:: Source passage

Monday, February 27, 2017

How to Paint Your Piano!

I have been promising more tutorials for a long time, so here they come! Bear with me though, as I am not so great at tutorials so far. Hopefully I will get better with practice!

Also, I am really going to try to keep the blog updated more frequently, however, keep in mind I am a busy mom, and my business is busier than ever. I'm sure I'm bound to fall off the blog wagon now and again. I'm sorry!

So, let's get started. This is how I refinish a piano. I have seen a lot of other tutorials, and they all do things a little differently. To each their own. My personal motto is "You will never regret doing too much prep work! You will, however, regret not prepping enough!" So, to some, my method may be a little over kill. I don't care. I want my pieces to last, regardless of what paint I use.



So, here is the lovely before of this piano. It has been in the family (my client's family) for a long time, and has taken some abuse. Mainly in the form of water rings. Kids! Use coasters AT LEAST! Haha! I say that because my kids get in trouble for this all the time! Not to worry though, this piano will be beautiful in no time!
Close up of water ring damage. 
So, first thing I do is start taking it apart. I like to disassemble the entire front, so I can get every piece fully, and also be sure to really mask off and protect the inner workings of the piano. This is a little different with each piano, but I just start by opening up the top (usually on  a hinge), and taking off one piece at a time until it's all off. As I go, I take pictures of the screws next to their holes, so I won't have any trouble putting everything back in place.

It seems like it will be easy to remember, but trust me, it can get confusing if there are a lot of screws.  If you have a magnetic dish to put the screws in, that's great! Comes in handy. If not, grab a ziplock baggy. This piano was missing a screw or two, but I found them inside the piano. Wahoo! You may find some treasures you've been missing. Most definitely some pennies! Every piano I have done has pennies! haha!


Then I remove the two outermost keys, just so I can fully paint the wood blocks next to them. Sometimes I have removed all of the keys, but I find it's unnecessary, unless the piano needs a lot of work inside there, more than the usual dust collection. The bottom piece usually pops right out, and you are done. Here it is all disassembled. The top pice is still on, just opened. I should have taken a picture closer up of the two outer keys removed, but they are off, and just laying on top of the other keys for now. This is a good time to clean up a bit. I like to blow the dust out with my air compressor, but you can vacuum. Just be CAREFUL. There are light, important things, like little felt rings, and you don't want to suck one up accidentally. ( Ahem. I may have learned from experience on my own piano...)

::::

Tasks for this exercise:
**a.** Answer these questions about the piano-painting tutorial, one line each:
(i) What form did most of the abuse to this piano take?
(ii) What does the writer photograph while taking the front apart?
(iii) Which keys does the writer remove, and for what purpose?
**b.** Carry on with the piano-painting tutorial, starting right after its last sentence.

:: Entries shown

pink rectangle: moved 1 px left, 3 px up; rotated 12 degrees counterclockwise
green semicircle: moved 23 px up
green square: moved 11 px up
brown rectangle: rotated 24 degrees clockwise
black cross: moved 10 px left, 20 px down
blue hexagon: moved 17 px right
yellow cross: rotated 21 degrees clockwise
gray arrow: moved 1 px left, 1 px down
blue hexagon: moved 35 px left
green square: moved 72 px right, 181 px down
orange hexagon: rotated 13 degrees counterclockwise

::::
:: Entries shown

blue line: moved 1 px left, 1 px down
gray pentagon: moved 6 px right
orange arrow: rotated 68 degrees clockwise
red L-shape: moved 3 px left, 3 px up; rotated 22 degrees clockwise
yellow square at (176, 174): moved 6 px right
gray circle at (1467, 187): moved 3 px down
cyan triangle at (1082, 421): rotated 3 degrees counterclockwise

::::
:: Entries shown

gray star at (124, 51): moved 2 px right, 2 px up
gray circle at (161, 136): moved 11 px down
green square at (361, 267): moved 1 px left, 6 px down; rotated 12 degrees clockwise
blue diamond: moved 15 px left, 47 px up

::::

Expected outputs:
**a.**
(i) Water rings.
(ii) The screws next to their holes.
(iii) The two outermost keys, so the wood blocks next to them can be fully painted.

**b.**
These are the blocks I was talking about, when I explained why I remove the outer keys. You will see the insides when you press these keys down, so i want them fully painted.

Now it's time to start taping off the insides for protection. I use paper, or plastic, or whatever I have, but I prefer paper, it's easier to work with. Make sure to mask off the wheels, and the pedals, as well as all the open parts of the piano.  (Yes, I had already masked before taking the last photo. It was kind of an after thought.)

Then I lay out all the other pieces on saw horses, or whatever I can find. 

Okay, now we are ready for the real prep work. First, sand. Yes, you have to do it! I know there are those that say you don't, but wouldn't you rather do it, than regret not doing it? Yes! So I sand everything possible with my power sander, whichever kind you have is great, and then I go back and hand sand in the details, and anywhere my power sander can't reach. I don't sand to bare wood, just give everything a good scoff, and make sure any loose finish is gone. I don't have pictures of sanding, so you'll have to take my word for it. 

Then it's time for a thorough cleaning. You can use tsp, or mineral spirits, or really any grease cutting cleaner. I opted this time to scrub it down with steel wool and a liquid deglosser. This will help with any spots that may not have been sanded as well, like in the grooves. Make sure you wear gloves meant for chemicals, or you may get burned.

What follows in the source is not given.